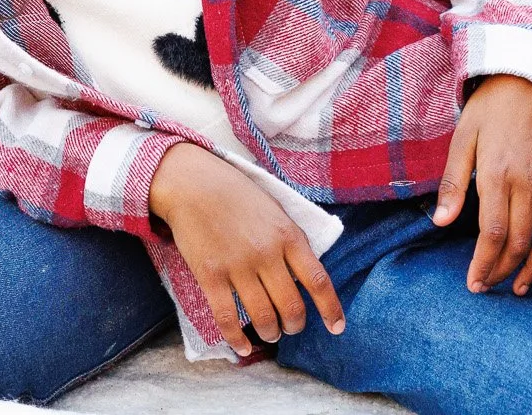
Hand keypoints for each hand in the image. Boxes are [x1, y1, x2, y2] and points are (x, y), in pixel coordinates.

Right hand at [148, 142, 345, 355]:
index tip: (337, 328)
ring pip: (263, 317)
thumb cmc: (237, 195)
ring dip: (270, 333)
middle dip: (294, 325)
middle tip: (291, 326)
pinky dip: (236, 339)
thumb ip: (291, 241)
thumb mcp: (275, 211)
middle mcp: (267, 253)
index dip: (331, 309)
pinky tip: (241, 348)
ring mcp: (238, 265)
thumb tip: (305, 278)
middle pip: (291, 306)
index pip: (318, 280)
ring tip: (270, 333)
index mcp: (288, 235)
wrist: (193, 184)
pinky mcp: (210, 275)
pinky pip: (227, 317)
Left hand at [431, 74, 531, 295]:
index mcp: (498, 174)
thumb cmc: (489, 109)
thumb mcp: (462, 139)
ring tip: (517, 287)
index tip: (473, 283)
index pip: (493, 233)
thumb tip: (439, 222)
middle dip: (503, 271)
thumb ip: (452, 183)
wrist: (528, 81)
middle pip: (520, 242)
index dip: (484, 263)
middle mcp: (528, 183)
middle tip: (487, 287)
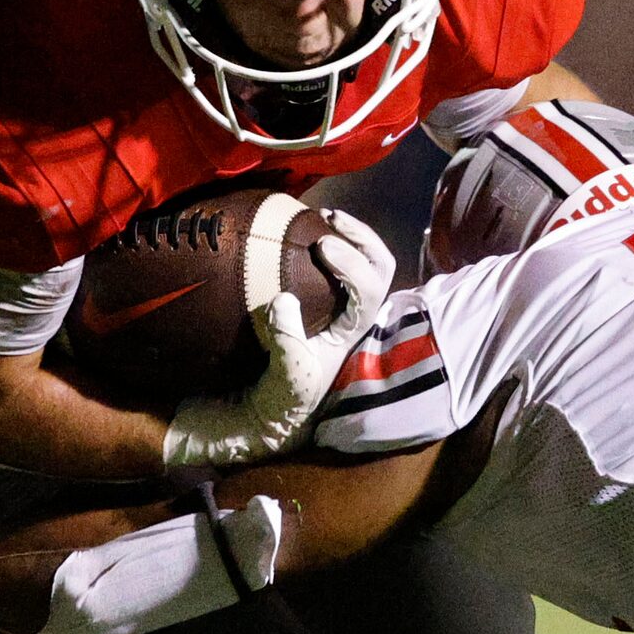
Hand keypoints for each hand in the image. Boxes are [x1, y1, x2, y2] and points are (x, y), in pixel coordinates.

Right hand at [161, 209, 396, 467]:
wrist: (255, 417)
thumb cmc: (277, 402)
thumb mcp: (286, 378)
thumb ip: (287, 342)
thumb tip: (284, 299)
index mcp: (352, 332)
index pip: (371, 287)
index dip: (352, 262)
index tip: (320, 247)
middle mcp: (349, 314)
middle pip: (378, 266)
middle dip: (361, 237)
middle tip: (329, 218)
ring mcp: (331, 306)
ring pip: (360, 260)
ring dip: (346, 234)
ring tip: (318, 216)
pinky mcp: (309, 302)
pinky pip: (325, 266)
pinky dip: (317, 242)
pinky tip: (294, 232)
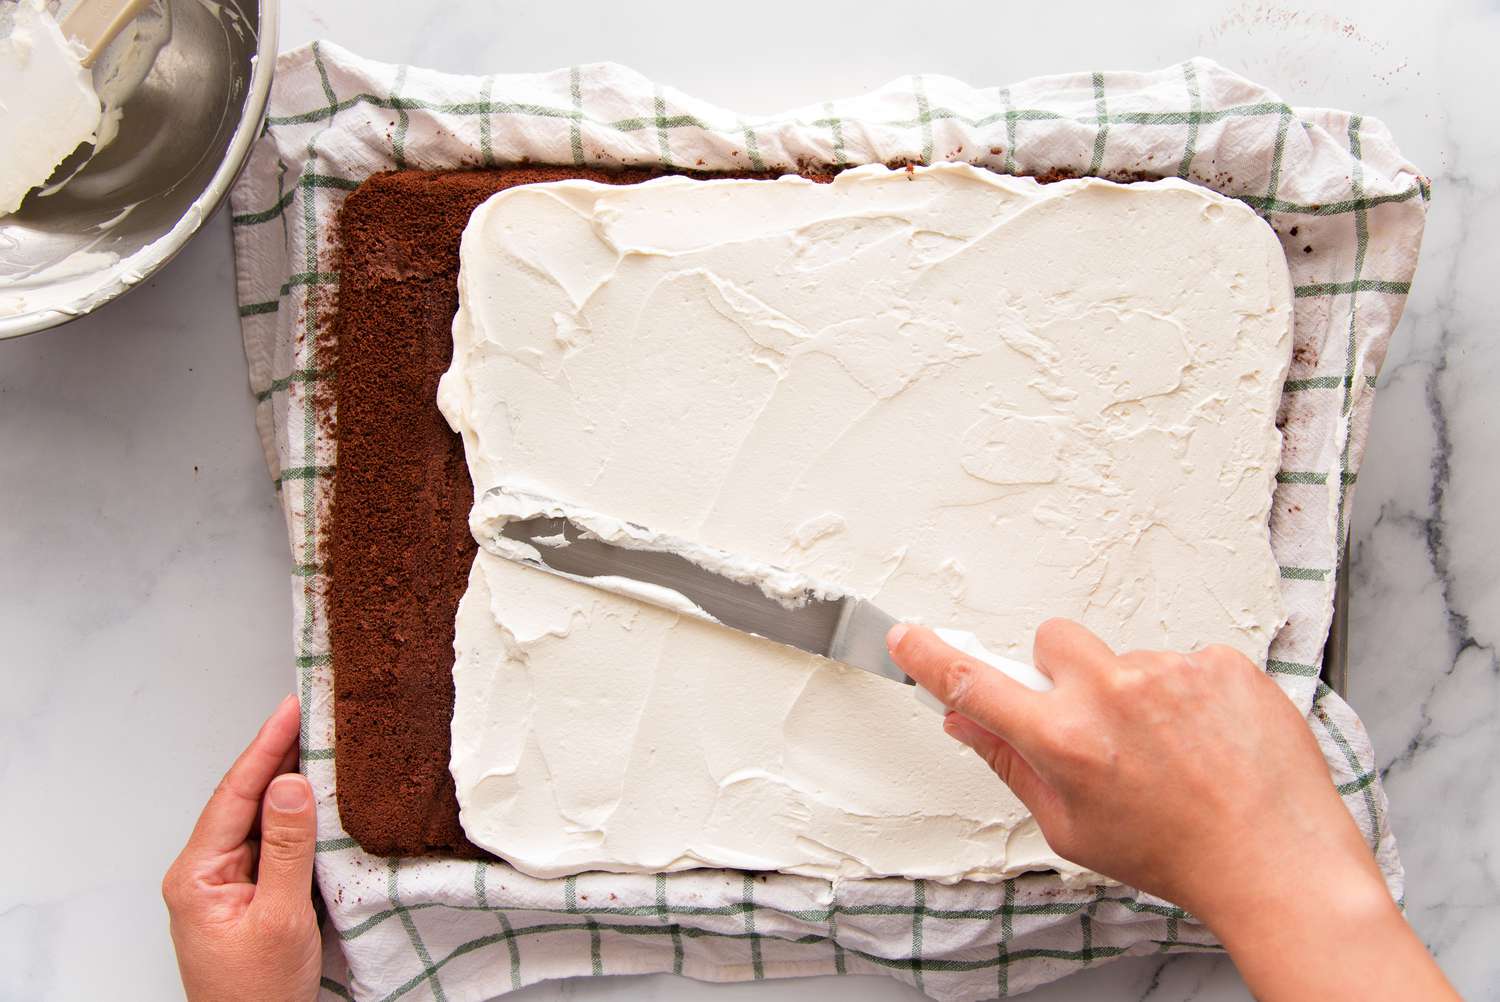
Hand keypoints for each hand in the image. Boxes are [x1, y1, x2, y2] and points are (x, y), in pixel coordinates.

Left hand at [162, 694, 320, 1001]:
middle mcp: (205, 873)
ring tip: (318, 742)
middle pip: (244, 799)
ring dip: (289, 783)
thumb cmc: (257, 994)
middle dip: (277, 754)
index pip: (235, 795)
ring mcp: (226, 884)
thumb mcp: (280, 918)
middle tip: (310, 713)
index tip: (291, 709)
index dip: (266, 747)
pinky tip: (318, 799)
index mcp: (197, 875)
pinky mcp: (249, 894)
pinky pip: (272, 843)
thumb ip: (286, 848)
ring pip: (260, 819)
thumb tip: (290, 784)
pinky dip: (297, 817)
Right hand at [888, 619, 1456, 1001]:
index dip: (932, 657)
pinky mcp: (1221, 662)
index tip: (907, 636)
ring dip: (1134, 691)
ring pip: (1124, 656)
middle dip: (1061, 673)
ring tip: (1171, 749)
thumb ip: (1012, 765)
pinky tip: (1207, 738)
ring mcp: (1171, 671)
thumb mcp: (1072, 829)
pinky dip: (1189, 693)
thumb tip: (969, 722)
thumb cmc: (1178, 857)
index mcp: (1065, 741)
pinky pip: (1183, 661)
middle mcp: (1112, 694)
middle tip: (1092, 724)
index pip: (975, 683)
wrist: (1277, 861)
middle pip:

• [WHAT THE TASK REQUIRES] Each line of the listing above belongs in the answer exactly as written; the pictures do not.

• [ANSWER TO THIS TASK]
Hand keypoints for each hand in the image. Boxes are [x1, y1, x2, y2] and points are (x, y), in pixel coordinates.

Right hand at [148, 142, 345, 355]:
index tip: (337, 328)
ring pip: (263, 317)
thumb cmc: (237, 195)
ring dip: (270, 333)
middle dip: (294, 325)
middle tip: (291, 326)
pinky dip: (236, 339)
thumb ip: (291, 241)
thumb mcp: (275, 211)
middle mcp: (267, 253)
index dip: (331, 309)
pinky tip: (241, 348)
ring mcp: (238, 265)
thumb tip: (305, 278)
middle pip: (291, 306)
index pip: (318, 280)
ring tip: (270, 333)
index mcp: (288, 235)
wrist: (193, 184)
pinky mcp: (210, 275)
pinky pip: (227, 317)
Left hand at [431, 74, 531, 295]:
index mcp: (498, 174)
thumb cmc: (489, 109)
thumb mcp: (462, 139)
ring tip: (517, 287)
index tip: (473, 283)
index pip: (493, 233)
thumb tip: (439, 222)
middle dip: (503, 271)
thumb ip: (452, 183)
wrist: (528, 81)
middle pip: (520, 242)
index dip: (484, 263)
middle mcp: (528, 183)
middle tip: (487, 287)
Hand keypoints for each hand in the image. Boxes are [x1, y1, x2, y2] and points are (x, y), in pixel coordinates.

Right hand at [161, 209, 396, 467]:
wrist: (255, 417)
thumb cmc: (277, 402)
thumb mcp: (286, 378)
thumb ip: (287, 342)
thumb tip: (284, 299)
index mcp: (352, 332)
index pip: (371, 287)
index dip: (352, 262)
index tip: (320, 247)
middle mcp: (349, 314)
middle pip: (378, 266)
middle dip: (361, 237)
middle tip: (329, 218)
ring mcp: (331, 306)
ring pip: (360, 260)
ring dip: (346, 234)
ring tip: (318, 216)
pinky mcp: (309, 302)
pinky pip: (325, 266)
pinky dip: (317, 242)
pinky tip: (294, 232)
Hand keypoints for each hand in the image. Boxes are [x1, y1, x2, y2] and points are (x, y), in pixel coordinates.

Left hand at [162, 694, 320, 1001]:
middle mcp: (205, 873)
ring tip: (318, 742)
middle pip: (244, 799)
ring dip: (289, 783)
thumb cmc: (257, 994)
middle dip: (277, 754)
index pip: (235, 795)
ring mcp: (226, 884)
thumb mcp: (280, 918)
middle tip: (310, 713)
index tip: (291, 709)
index dip: (266, 747)
pinky tip: (318, 799)
index mcp: (197, 875)
pinky mcp: (249, 894)
pinky pip: (272, 843)
thumb ip: (286, 848)
ring pip: (260, 819)
thumb tip: (290, 784)
pinky dip: (297, 817)
Right hand at [888, 619, 1456, 1001]:
index dip: (932, 657)
pinky mcp: (1221, 662)
index tip: (907, 636)
ring dip: (1134, 691)
ring pip: (1124, 656)
middle dip: (1061, 673)
ring tip: (1171, 749)
thumb ip: (1012, 765)
pinky tip: (1207, 738)
ring mcp: (1171, 671)
thumb mcp: (1072, 829)
pinky dip: (1189, 693)
thumb tip: (969, 722)
thumb cmc: (1178, 857)
index mcp: (1065, 741)
pinky pip: (1183, 661)
middle mcp: (1112, 694)
middle tip: (1092, 724)
index pip: (975, 683)
wrist: (1277, 861)
middle pip:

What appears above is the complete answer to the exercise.